_Exercise prompt:_ This exercise calls for retyping every line below exactly, with the images omitted.

::: Exercise material

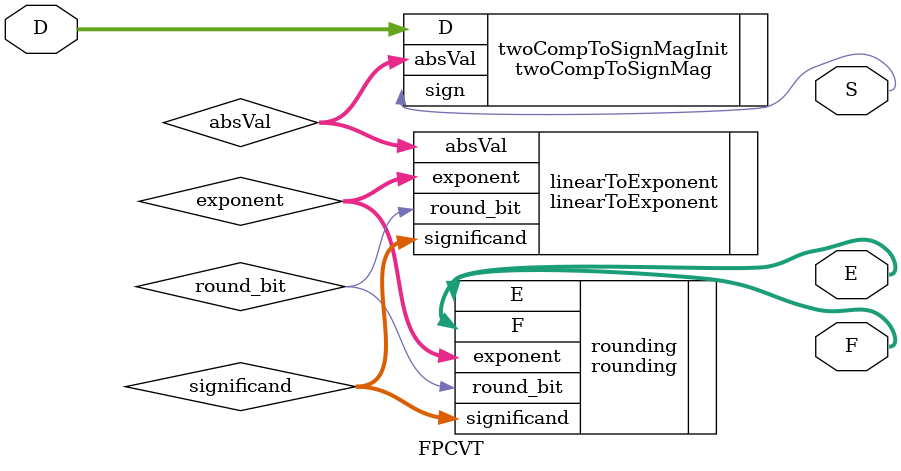
<source format=v>
`timescale 1ns / 1ps
module FPCVT(
    input [11:0] D,
    output [2:0] E,
    output S,
    output [3:0] F
    );
	
	wire [11:0] absVal;
	wire [2:0] exponent;
	wire  [3:0] significand;
	wire round_bit;
	
	
	//convert 2's comp to signed magnitude
	twoCompToSignMag twoCompToSignMagInit(
		.D(D),
		.absVal(absVal),
		.sign(S)
	);
	
	linearToExponent linearToExponent(
		.absVal(absVal),
		.exponent(exponent),
		.significand(significand),
		.round_bit(round_bit)
	);
	
	rounding rounding(
		.exponent(exponent),
		.significand(significand),
		.round_bit(round_bit),
		.E(E),
		.F(F)
	);

endmodule

</source>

::::::

_Task solution:_
<source format=v>
`timescale 1ns / 1ps
module FPCVT(
    input [11:0] D,
    output [2:0] E,
    output S,
    output [3:0] F
    );
	
	wire [11:0] absVal;
	wire [2:0] exponent;
	wire  [3:0] significand;
	wire round_bit;
	
	
	//convert 2's comp to signed magnitude
	twoCompToSignMag twoCompToSignMagInit(
		.D(D),
		.absVal(absVal),
		.sign(S)
	);
	
	linearToExponent linearToExponent(
		.absVal(absVal),
		.exponent(exponent),
		.significand(significand),
		.round_bit(round_bit)
	);
	
	rounding rounding(
		.exponent(exponent),
		.significand(significand),
		.round_bit(round_bit),
		.E(E),
		.F(F)
	);

endmodule

</source>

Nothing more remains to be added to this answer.